TASK DIRECTIONS — Exactly reproduce the data from its first line through the line with "578 738 2.79", leaving out every line after it.

RECORDS —
......
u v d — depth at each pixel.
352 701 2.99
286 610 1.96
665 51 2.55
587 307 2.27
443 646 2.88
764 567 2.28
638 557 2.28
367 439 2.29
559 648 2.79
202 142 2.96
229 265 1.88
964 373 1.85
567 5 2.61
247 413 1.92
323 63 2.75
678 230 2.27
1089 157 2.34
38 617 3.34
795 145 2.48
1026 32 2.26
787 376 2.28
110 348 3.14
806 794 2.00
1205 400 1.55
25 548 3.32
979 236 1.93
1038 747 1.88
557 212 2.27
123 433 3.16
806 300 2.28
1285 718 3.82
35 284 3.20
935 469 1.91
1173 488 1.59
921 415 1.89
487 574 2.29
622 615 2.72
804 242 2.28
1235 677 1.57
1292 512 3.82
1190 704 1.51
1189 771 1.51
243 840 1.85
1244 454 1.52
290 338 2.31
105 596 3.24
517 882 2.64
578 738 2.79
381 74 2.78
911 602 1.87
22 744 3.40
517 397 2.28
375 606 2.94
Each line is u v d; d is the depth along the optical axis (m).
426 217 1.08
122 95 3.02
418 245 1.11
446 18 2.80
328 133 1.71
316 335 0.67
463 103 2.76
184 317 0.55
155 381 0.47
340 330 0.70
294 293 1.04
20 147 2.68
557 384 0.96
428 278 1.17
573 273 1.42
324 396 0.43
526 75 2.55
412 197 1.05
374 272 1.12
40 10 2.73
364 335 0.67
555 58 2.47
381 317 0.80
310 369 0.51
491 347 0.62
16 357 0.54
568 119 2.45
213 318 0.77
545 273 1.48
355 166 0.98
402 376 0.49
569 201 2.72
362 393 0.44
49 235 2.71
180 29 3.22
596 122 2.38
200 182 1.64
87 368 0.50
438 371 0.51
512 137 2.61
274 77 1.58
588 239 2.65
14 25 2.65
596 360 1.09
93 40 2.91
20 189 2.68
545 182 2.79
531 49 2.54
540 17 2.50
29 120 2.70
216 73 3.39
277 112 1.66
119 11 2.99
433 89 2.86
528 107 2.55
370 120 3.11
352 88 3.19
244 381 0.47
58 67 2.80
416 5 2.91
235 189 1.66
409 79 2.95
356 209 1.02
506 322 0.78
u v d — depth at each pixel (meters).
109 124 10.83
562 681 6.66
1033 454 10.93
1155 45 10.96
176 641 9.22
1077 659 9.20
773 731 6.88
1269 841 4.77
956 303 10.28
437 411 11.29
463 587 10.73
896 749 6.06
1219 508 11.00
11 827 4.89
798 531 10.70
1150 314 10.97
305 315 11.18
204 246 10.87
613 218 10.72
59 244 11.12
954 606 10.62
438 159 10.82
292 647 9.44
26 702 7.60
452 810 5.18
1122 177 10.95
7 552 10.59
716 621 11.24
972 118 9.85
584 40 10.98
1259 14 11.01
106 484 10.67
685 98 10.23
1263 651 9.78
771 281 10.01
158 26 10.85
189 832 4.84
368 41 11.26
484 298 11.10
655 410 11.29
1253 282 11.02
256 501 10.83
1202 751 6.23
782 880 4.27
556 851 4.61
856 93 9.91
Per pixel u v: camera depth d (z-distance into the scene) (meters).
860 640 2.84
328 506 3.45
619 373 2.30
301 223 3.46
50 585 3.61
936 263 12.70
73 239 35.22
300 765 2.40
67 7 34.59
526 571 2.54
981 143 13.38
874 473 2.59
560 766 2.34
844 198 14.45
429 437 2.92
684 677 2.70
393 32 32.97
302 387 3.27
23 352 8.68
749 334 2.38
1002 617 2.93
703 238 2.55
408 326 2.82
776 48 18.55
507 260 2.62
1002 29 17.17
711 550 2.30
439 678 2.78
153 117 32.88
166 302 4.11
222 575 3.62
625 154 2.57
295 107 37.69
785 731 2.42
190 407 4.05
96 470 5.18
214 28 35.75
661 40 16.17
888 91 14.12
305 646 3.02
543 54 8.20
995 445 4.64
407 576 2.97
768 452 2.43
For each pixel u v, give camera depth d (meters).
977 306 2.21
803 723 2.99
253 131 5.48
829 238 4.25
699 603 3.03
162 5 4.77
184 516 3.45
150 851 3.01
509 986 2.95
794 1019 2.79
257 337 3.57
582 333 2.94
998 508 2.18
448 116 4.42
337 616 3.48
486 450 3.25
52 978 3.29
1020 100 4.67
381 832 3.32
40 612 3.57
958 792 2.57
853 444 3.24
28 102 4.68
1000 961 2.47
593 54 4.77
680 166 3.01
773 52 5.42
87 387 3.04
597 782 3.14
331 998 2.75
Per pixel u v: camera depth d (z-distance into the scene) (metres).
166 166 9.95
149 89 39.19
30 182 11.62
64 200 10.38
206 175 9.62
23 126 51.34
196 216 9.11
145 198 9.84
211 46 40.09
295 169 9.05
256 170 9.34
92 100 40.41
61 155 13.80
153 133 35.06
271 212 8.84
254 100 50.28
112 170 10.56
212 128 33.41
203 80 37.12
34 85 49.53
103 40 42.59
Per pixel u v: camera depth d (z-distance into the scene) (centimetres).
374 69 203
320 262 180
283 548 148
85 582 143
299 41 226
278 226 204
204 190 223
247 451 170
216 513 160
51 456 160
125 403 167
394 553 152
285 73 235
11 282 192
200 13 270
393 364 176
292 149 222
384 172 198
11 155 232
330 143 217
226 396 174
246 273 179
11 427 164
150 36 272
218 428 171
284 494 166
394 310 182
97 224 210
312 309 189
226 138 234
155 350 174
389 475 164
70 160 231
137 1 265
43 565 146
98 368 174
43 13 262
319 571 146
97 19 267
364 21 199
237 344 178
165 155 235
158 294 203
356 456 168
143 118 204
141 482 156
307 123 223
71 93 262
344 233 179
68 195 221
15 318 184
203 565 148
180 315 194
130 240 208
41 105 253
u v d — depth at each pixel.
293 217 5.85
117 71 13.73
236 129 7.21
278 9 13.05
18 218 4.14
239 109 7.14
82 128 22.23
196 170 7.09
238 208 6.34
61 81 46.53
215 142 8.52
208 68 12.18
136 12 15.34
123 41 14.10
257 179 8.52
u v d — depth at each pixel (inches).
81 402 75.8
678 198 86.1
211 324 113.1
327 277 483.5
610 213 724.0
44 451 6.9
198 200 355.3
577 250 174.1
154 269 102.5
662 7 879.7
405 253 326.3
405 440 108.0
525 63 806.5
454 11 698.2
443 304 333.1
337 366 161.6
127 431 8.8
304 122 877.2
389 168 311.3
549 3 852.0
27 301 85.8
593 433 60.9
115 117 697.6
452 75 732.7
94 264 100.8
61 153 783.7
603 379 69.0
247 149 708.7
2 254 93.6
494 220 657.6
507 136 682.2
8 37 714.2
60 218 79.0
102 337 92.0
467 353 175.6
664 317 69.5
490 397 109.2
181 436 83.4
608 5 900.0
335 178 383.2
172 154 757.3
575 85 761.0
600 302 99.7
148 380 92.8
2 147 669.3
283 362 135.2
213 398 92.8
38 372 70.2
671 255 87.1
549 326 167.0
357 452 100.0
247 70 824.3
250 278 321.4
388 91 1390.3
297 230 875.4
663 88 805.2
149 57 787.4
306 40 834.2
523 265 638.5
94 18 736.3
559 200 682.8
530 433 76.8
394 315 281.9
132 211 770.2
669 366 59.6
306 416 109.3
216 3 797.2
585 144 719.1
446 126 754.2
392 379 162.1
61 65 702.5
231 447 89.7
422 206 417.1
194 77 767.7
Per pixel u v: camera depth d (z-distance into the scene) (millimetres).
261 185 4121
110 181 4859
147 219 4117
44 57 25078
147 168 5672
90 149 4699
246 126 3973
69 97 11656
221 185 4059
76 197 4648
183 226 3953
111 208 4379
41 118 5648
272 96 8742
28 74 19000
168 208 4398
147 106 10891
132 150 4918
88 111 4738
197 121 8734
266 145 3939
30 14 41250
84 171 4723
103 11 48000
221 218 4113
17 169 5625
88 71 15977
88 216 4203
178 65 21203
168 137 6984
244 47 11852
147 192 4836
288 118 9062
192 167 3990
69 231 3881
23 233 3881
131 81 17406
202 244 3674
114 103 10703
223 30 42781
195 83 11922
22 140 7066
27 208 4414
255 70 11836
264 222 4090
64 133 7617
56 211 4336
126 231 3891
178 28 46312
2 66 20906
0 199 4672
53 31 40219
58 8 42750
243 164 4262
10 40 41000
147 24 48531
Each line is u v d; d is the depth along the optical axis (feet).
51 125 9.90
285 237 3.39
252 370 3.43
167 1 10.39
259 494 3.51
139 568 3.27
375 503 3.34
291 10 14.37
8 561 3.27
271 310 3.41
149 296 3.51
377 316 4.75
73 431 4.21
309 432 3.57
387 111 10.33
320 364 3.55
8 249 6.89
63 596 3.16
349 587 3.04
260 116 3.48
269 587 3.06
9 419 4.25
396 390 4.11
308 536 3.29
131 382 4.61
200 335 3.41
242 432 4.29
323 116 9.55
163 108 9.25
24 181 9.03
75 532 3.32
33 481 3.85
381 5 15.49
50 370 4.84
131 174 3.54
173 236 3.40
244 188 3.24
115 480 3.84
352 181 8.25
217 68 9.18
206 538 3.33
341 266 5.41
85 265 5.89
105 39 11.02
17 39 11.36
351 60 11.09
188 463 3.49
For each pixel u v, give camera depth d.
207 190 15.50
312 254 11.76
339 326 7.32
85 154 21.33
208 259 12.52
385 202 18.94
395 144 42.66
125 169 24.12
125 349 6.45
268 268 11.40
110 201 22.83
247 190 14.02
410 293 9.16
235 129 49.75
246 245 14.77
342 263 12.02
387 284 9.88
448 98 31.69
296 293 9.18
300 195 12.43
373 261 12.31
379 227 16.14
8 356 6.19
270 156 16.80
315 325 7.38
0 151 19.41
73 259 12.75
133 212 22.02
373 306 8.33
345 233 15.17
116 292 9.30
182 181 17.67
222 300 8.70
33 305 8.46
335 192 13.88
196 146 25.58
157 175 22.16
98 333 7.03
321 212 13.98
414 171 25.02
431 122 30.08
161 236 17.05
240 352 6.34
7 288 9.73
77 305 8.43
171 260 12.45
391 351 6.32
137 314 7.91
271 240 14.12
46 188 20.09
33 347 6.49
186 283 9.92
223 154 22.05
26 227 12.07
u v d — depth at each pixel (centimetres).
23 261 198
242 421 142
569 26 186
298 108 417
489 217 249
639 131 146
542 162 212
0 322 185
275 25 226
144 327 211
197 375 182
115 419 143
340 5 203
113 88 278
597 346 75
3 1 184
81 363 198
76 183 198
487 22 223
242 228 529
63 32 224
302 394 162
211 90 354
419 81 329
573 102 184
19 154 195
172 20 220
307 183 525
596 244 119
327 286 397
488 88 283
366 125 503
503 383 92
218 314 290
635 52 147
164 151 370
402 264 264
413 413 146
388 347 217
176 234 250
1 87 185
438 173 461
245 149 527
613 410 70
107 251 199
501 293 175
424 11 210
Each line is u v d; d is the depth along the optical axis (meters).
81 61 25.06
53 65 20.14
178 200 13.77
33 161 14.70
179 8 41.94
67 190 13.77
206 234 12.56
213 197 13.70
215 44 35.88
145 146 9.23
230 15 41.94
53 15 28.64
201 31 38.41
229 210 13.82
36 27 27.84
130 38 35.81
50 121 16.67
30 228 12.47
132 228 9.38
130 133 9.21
......
EXERCISE OUTPUT —
u v d — depth at each pixel.
352 701 2.99
286 610 1.96
665 51 2.55
587 307 2.27
443 646 2.88
764 567 2.28
638 557 2.28
367 439 2.29
559 648 2.79
202 142 2.96
229 265 1.88
964 373 1.85
567 5 2.61
247 413 1.92
323 63 2.75
678 230 2.27
1089 157 2.34
38 617 3.34
795 145 2.48
1026 32 2.26
787 376 2.28
110 348 3.14
806 794 2.00
1205 400 1.55
25 548 3.32
979 236 1.93
1038 747 1.88
557 212 2.27
123 433 3.16
806 300 2.28
1285 718 3.82
35 284 3.20
935 469 1.91
1173 488 1.59
921 415 1.89
487 574 2.29
622 615 2.72
804 242 2.28
1235 677 1.57
1292 512 3.82
1190 704 1.51
1189 771 1.51
243 840 1.85
1244 454 1.52
290 338 2.31
105 596 3.24
517 882 2.64
578 738 2.79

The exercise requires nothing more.